Item #02504 [Incipit:] Li tradim[en]ti maligni maxi[m]e de iuda traditore. Girolamo Leonardi, pseudo-. fl, Bp. of Rimini.
[Incipit:] Li tradim[en]ti maligni maxi[m]e de iuda traditore.
[Incipit:] Li tradim[en]ti maligni maxi[m]e de iuda traditore.
UNRECORDED DEVOTIONAL TEXT FOR A YOUNG NUN

[Incipit:] Li tradim[en]ti maligni maxi[m]e de iuda traditore.

[Central Italy], G.M.B. Stivivi (see below)] c. 1400 [WITH LATE 18TH-CENTURY ADDITIONS ?by.

8vo (122 x 83 mm.). MANUSCRIPT ON VELLUM. Later foliation in blue ink: LX leaves. In a single Gothic hand (textualis libraria) in black ink, 19-20 lines per page, writing frame c. 74 x 53 mm., ruled in plummet, two-line Lombardic initials in red ink, majuscules stroked in red throughout, red rubrics, catchwords decorated with dots in red and black inks.

Original kermes-dyed pigskin over paste-laminate boards (very worn, wormed), Malatesta M stamp in the corners, initials GM in ink in the center of the front panel and blind impression of the same initials in the center of the rear panel (all decoration added in the 18th century). In a green morocco clamshell box (hinges worn, color faded).
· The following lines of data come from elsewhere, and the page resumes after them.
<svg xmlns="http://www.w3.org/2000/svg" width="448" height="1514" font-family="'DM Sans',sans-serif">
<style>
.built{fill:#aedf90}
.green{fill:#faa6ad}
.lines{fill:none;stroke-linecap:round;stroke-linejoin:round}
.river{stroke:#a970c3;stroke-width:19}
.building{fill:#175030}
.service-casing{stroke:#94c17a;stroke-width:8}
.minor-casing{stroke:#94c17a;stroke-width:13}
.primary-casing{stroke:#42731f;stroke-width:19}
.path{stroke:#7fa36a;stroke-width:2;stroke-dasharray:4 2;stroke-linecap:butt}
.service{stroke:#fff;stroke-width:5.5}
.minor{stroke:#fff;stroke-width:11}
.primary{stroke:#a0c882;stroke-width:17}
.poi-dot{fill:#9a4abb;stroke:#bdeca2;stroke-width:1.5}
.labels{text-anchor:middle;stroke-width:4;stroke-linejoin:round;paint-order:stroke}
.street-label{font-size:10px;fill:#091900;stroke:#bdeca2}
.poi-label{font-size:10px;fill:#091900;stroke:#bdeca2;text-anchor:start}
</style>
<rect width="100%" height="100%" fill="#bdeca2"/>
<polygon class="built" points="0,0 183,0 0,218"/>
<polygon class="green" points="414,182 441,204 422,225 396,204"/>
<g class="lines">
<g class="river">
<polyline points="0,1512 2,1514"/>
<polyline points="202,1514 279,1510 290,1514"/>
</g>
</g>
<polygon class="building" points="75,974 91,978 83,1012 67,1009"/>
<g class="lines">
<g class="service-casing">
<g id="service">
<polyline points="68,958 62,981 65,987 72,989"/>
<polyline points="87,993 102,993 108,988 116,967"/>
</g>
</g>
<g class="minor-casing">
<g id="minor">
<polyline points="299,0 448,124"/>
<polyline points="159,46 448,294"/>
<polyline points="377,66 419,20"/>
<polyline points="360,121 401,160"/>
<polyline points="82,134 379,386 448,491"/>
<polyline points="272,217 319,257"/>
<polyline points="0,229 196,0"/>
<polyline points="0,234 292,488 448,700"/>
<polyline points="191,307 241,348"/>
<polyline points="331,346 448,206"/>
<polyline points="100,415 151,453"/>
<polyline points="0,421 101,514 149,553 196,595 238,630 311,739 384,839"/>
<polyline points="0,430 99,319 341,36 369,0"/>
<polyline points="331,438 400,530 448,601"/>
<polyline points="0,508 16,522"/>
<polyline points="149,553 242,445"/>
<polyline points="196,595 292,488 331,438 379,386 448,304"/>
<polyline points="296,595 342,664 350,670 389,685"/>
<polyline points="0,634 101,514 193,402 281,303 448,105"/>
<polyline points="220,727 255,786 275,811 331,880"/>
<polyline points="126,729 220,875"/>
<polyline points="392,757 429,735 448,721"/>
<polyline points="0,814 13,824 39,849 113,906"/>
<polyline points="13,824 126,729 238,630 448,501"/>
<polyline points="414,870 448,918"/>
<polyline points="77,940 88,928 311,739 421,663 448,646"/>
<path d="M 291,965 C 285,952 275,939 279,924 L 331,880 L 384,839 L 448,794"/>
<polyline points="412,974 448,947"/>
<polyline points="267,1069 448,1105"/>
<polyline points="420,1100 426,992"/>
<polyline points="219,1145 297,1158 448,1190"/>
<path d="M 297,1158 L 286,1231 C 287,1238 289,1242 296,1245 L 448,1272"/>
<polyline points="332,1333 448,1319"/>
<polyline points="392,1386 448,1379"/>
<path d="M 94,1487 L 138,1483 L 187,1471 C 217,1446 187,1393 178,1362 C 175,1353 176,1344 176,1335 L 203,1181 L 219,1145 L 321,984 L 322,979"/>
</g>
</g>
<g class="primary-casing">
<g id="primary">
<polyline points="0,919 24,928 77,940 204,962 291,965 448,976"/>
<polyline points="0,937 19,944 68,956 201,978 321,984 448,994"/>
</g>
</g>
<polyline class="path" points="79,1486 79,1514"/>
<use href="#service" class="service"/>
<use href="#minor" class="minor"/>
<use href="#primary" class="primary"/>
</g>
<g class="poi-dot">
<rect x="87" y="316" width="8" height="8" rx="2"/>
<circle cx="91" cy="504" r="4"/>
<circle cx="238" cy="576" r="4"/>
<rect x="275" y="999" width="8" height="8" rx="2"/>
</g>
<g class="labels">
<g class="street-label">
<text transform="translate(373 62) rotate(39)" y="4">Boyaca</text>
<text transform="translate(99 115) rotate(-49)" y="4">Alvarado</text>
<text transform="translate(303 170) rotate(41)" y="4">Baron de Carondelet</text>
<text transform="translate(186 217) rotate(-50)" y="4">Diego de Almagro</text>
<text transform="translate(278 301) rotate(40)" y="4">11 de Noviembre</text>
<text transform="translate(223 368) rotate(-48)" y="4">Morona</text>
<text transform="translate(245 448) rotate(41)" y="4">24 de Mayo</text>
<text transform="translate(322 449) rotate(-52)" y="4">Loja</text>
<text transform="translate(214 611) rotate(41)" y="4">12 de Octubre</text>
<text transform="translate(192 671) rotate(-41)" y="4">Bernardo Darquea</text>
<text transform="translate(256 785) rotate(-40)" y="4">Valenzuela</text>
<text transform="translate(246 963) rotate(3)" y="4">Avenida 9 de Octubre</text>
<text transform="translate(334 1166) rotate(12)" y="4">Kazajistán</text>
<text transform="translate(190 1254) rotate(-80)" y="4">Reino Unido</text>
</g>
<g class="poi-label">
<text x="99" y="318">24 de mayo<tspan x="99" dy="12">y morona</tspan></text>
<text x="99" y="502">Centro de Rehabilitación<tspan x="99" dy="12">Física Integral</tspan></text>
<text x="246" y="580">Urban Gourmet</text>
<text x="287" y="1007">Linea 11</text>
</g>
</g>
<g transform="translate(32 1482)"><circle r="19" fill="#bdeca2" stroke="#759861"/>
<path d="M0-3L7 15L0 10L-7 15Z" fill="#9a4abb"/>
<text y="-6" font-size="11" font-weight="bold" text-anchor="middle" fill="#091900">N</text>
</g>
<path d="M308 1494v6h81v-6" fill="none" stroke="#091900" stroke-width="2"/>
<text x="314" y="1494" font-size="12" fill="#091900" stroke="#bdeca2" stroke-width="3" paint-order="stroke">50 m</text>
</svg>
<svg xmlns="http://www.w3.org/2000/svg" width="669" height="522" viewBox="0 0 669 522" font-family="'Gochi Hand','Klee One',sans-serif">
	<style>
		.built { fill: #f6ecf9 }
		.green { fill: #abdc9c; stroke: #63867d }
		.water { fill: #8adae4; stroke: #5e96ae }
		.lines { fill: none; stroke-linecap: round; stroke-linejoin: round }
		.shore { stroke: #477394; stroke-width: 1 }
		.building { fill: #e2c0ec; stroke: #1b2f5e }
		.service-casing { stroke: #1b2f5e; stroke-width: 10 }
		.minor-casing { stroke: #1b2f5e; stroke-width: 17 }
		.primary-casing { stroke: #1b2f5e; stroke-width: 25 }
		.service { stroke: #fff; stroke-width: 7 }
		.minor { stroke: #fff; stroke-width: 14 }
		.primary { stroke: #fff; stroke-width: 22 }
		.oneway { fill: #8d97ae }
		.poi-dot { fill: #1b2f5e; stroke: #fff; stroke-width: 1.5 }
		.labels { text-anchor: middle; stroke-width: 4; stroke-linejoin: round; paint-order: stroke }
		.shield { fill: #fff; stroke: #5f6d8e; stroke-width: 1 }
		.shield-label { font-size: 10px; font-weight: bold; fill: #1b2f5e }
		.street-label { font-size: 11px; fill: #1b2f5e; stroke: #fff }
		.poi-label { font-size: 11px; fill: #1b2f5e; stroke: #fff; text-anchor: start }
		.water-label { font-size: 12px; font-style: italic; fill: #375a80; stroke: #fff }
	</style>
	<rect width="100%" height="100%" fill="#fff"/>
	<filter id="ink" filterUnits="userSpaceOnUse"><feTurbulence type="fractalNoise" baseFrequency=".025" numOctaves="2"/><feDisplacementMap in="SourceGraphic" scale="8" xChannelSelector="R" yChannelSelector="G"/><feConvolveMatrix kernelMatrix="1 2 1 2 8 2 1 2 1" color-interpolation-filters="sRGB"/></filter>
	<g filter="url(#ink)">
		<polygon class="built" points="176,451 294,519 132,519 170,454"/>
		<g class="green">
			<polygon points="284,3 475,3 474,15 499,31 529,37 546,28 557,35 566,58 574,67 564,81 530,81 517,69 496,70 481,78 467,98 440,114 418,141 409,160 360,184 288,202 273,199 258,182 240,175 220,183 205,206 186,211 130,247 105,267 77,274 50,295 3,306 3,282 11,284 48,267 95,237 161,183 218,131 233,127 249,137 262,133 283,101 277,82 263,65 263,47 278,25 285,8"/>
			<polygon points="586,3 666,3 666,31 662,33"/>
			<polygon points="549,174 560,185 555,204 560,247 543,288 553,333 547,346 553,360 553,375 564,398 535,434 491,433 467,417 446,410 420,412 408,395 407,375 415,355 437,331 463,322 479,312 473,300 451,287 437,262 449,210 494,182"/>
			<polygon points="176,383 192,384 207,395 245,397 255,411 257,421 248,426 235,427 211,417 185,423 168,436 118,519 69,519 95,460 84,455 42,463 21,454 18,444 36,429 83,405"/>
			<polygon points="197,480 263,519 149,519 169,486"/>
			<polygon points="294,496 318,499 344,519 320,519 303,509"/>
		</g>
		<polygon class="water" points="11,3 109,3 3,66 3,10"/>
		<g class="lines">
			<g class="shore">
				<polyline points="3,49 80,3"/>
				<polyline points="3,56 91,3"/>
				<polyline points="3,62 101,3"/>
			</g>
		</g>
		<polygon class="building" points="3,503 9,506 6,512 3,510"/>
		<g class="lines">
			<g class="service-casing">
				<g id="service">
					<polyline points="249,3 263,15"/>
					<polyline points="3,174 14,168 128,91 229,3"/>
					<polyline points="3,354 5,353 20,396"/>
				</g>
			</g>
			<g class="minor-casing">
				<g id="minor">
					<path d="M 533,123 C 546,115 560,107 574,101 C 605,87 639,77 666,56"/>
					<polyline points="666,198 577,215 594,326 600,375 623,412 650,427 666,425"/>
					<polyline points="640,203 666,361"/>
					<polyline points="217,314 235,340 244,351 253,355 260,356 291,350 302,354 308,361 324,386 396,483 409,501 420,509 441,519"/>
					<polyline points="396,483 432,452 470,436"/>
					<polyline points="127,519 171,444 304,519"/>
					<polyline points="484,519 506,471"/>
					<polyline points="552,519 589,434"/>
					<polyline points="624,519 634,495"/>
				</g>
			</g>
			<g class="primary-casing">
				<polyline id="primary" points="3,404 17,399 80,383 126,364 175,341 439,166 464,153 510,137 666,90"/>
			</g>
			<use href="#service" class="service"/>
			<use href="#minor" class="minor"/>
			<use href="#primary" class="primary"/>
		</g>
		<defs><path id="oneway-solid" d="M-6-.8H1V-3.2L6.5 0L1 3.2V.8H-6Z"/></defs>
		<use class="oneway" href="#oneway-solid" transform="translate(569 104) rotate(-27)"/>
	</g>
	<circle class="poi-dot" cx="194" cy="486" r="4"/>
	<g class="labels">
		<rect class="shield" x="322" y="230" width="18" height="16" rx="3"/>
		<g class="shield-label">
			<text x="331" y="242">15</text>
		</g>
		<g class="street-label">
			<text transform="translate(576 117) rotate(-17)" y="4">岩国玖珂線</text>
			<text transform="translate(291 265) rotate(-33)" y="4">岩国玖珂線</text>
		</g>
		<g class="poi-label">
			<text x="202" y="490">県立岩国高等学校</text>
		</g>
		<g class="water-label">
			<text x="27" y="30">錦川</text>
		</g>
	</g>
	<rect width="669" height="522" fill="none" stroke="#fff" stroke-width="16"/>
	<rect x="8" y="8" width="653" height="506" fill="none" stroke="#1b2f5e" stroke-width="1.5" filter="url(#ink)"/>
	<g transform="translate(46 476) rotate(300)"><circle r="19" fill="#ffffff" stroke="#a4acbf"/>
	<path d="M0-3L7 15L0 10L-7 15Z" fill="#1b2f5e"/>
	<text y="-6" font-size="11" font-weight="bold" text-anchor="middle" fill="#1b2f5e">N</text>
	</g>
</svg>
            THIS EARLY 15TH-CENTURY CODEX OF VERNACULAR SPIRITUAL ADVICE treats prayer, penitence, abstinence, obedience, poverty, chastity and patience. The final section lists virtues, beatitudes, degrees of humility, etc.
            A LATE 18TH-CENTURY FORGER REFASHIONED THIS WOMAN’S PRIVATE DEVOTIONAL INTO A PRESENTATION COPY TO A MAN: GALEOTTO ROBERTO MALATESTA, LORD OF RIMINI (1411-32). The enterprising antiquary added a miniature of the Malatesta elephant, Malatesta’s ownership inscription, his m stamp and a dedication letter “by” Girolamo Leonardi, Bishop of Rimini.
            In the letter, written in blue and red inks on four contiguous medial leaves, “Leonardi” claims the surrounding text as his own work and that it was commissioned by Malatesta. However, the original text addresses a “spiritual daughter”. The dedication’s peculiar language and script hardly conceal the fabrication, and the anachronistic elephant doesn’t comport with contemporary illustrations of the same subject.
            Panofsky notes our forger’s “PECULIAR MIXTURE OF ERUDITION, IGNORANCE, AND PATIENCE…LIKE FALSTAFF’S LIES, ‘gross like a mountain, open, palpable’. It has a likably naïve, imaginative, and definitely non-professional touch”.
            A 15th-century Italian codex in Greek (Princeton Garrett ms. 26), purportedly a Maimonides(!) autograph with illuminations by Giotto(!), has a similarly forged armorial illustration and dedication to Malatesta. Both that manuscript and ours have ink stamps of the Franciscan convent at Montescudo, near Rimini, suppressed in 1797 (now dispersed). Giovanni Maria Belmonti Stivivi (1750-1800), a local official of the Napoleonic government (which ordered the convent’s dissolution), has been tentatively identified as the forger of the Princeton manuscript and at least five other codices (not counting that offered here).
            Pale stains not affecting legibility, marginalia removed on the first leaf, ink lightly abraded on some twenty pages. Offered by bookseller-collector Tammaro de Marinis (Catalogo VII (1907) 9, attribution as genuine), bookplate of William Davignon (1867-1924).
¶See Panofsky’s “Giotto and Maimonides in Avignon: The Story of an Illustrated Hebrew Manuscript” in The Journal of the Walters Art Gallery 4 (1941) 26-44 and Meldini’s “I falsi malatestiani del marchese giacobino” in La Biblioteca di via Senato (XI.2020) 13-27; Schoenberg Database of Manuscripts (online) SDBM_265946.